_WORK TASK_
Reproduce word for word the part of the text on opaque algorithms below, starting with "- But my algorithm is too" and going on through "can users do?".

_TEXT SECTION_

********

Opaque algorithms are not just bad for their potential for abuse and for our ability to reason. They’re also bad for equality. They foster the creation of an elite class–those who, by privilege of education or experimentation, have developed better mental models to describe the inner workings of the opaque algorithms. That elite class can leverage their better understanding of the algorithm to reason better about their own thoughts, which in turn allows them to refine their models, and so on. Individuals not afforded the privilege of a solid understanding of the opaque algorithms are less able to leverage those algorithms to access information or understand the context of the information being accessed. This, in turn, hampers their ability to reason about the quality of the information they’re receiving and the resulting thoughts their brains generate. The cycle is self-reinforcing, and a techno-elite is born; we are separated into those who understand the algorithms, and those who do not. This is no way to secure access to a common resource as important as the internet.
Addressing Common Developer Protestations of Transparency
Algorithm opacity did not come around just because some developers thought it would be fun to endanger our ability to reason about information. It is, of course, nothing so nefarious as that. Opaque algorithms are convenient for many reasons. They discourage competition and spammers, they reduce the overhead of updating user-facing documentation, they make it simple to add new features or make changes. For those reasons and many others, algorithm transparency is a difficult sell. Here are some of the common protestations I’ve encountered, with my responses.
- But my algorithm is already open-source, isn’t that enough? Unfortunately, no. Most of our users will never look at our source code (though, as stated previously, they should be able to). Excellent, well-written documentation of your algorithm is necessary for transparency. As an added bonus, it will not only make it easier for new developers to get involved with your project, it will also protect your project from ruin if all of your project’s developers are hit by a bus tomorrow.
- But my users don’t want to know how my algorithm works! I will take you at your word that you have sat down with many of your users of a variety of backgrounds and walks of life and all of them said they didn’t care. However, this is not an issue of who wants or doesn’t want what. This is an issue of securing the future of thinking. Even if at this moment, none of your users care at all how your algorithm works, they should be able to find out exactly how it works at any time they choose. It is our ethical obligation as developers to disclose how our algorithms impact our users’ thoughts. This cannot be dismissed simply because our users do not yet know this is something that they are entitled to have.
- But spammers will take over if my algorithm is transparent! This is a significant problem. Like any system, bad players will attempt to exploit the system to their gain. However, I have nothing but confidence that developers with the skills to build the infrastructure we already have can successfully build an infrastructure that fosters transparency while discouraging spammers. In fact, if you’d like to start a transparent search engine, I would love to work with you to discourage spammers. Drop me a line.
- But my algorithm is too advanced to explain to my users! I will use strong language here–this viewpoint is techno-elitist bullshit. We are all too good at our jobs to buy into this. If our algorithms are too complicated to explain to a user, either the algorithm is bad, or the explanation is bad. One or the other will therefore need to be updated until an understandable explanation is developed.
What can users do?
Even though algorithm transparency can be a tough sell, all is not lost! The internet is yet young, and there is plenty of space for change. So what can we, as users, do to secure the future of thinking? Here are a few suggestions.
- Contact the platforms you use and ask them to make their opaque algorithms transparent. Given the current incentive structure of the internet, it will be a while before these changes will happen. However, if enough people demand it, transparency will come.
- Migrate to platforms that have a commitment to transparency, or demonstrate a willingness to do so. For example, if you are displeased with the filtering that Facebook applies to your news feed, consider joining Diaspora, a decentralized, open-source, non-profit social network that affords users control over their data and what appears in their stream.
- Support and fund new projects that are founded on transparent principles. I love Google search as much as the next person, but what I want for all of us is a free and open index of the internet on which we can run many different transparent search algorithms, optimized for different purposes. This is the future I envision for us and our internet. Let’s make it happen.

********

_EXTRACTED RECORDS_
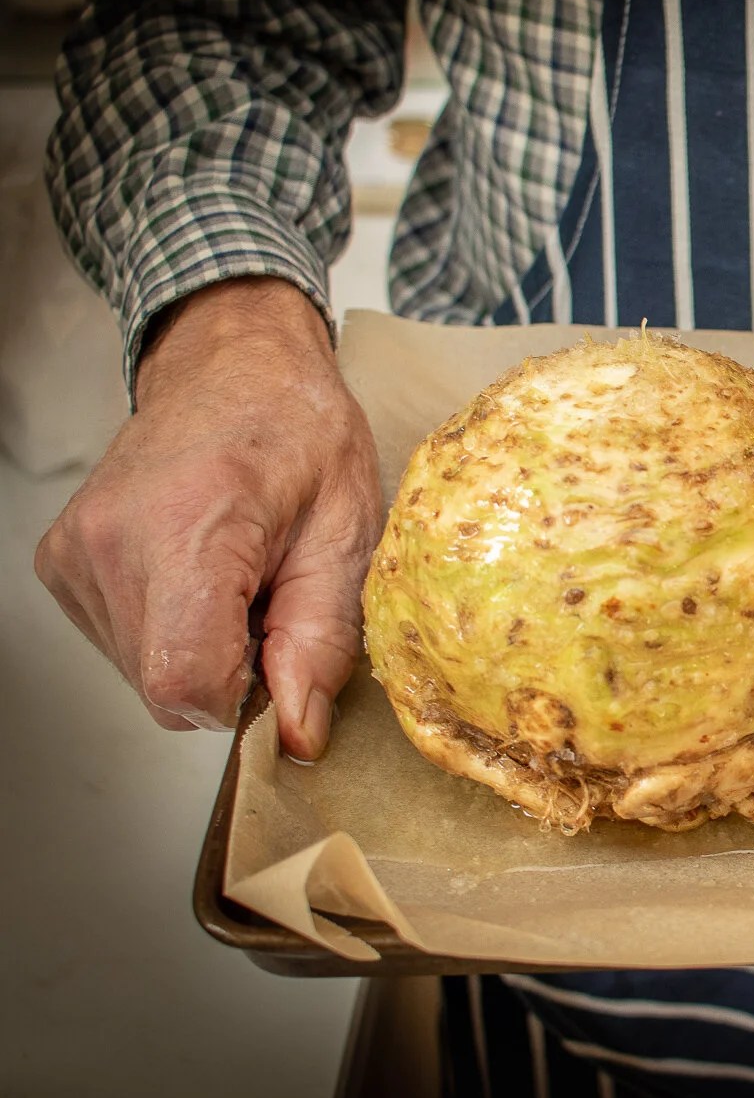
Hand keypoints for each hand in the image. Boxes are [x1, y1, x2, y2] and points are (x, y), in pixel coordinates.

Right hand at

********

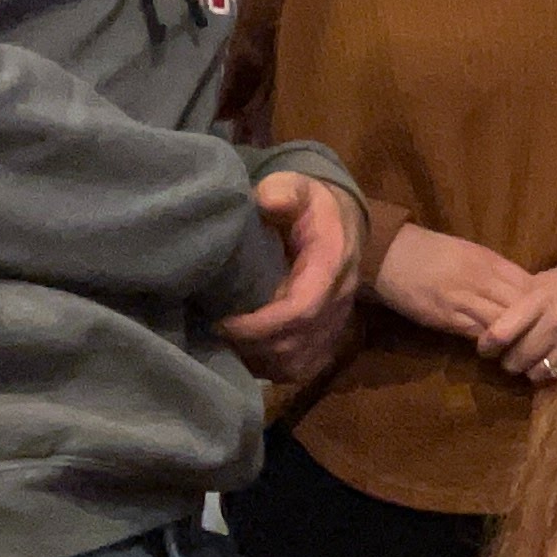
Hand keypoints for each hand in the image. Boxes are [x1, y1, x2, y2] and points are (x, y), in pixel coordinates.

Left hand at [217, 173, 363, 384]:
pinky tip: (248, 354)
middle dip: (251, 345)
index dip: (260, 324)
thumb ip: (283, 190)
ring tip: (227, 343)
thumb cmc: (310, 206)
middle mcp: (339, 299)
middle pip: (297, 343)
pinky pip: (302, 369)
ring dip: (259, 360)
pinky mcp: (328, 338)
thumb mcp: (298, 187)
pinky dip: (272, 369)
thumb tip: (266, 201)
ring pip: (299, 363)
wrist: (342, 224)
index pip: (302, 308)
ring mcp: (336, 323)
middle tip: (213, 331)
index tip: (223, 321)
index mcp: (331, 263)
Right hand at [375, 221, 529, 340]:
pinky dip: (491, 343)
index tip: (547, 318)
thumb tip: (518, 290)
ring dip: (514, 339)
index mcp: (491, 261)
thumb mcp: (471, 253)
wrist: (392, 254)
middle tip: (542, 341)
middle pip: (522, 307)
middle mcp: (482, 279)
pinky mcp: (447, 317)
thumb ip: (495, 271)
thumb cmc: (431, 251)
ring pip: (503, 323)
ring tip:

********

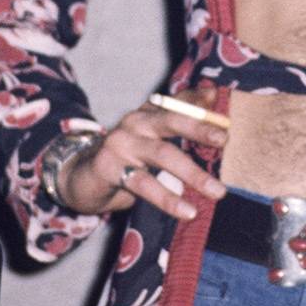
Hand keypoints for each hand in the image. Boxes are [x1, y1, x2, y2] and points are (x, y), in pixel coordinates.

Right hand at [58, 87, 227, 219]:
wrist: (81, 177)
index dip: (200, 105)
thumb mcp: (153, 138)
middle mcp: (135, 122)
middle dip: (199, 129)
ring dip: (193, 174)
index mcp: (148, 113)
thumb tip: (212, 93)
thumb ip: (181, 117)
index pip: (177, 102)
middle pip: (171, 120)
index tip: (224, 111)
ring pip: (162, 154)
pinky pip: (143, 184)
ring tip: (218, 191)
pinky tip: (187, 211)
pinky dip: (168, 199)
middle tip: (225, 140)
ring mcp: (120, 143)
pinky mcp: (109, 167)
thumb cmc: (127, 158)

********

_RESULT BELOW_
- But my algorithm is too advanced to explain to my users! I will use strong language here–this viewpoint is techno-elitist bullshit. We are all too good at our jobs to buy into this. If our algorithms are too complicated to explain to a user, either the algorithm is bad, or the explanation is bad. One or the other will therefore need to be updated until an understandable explanation is developed.
What can users do?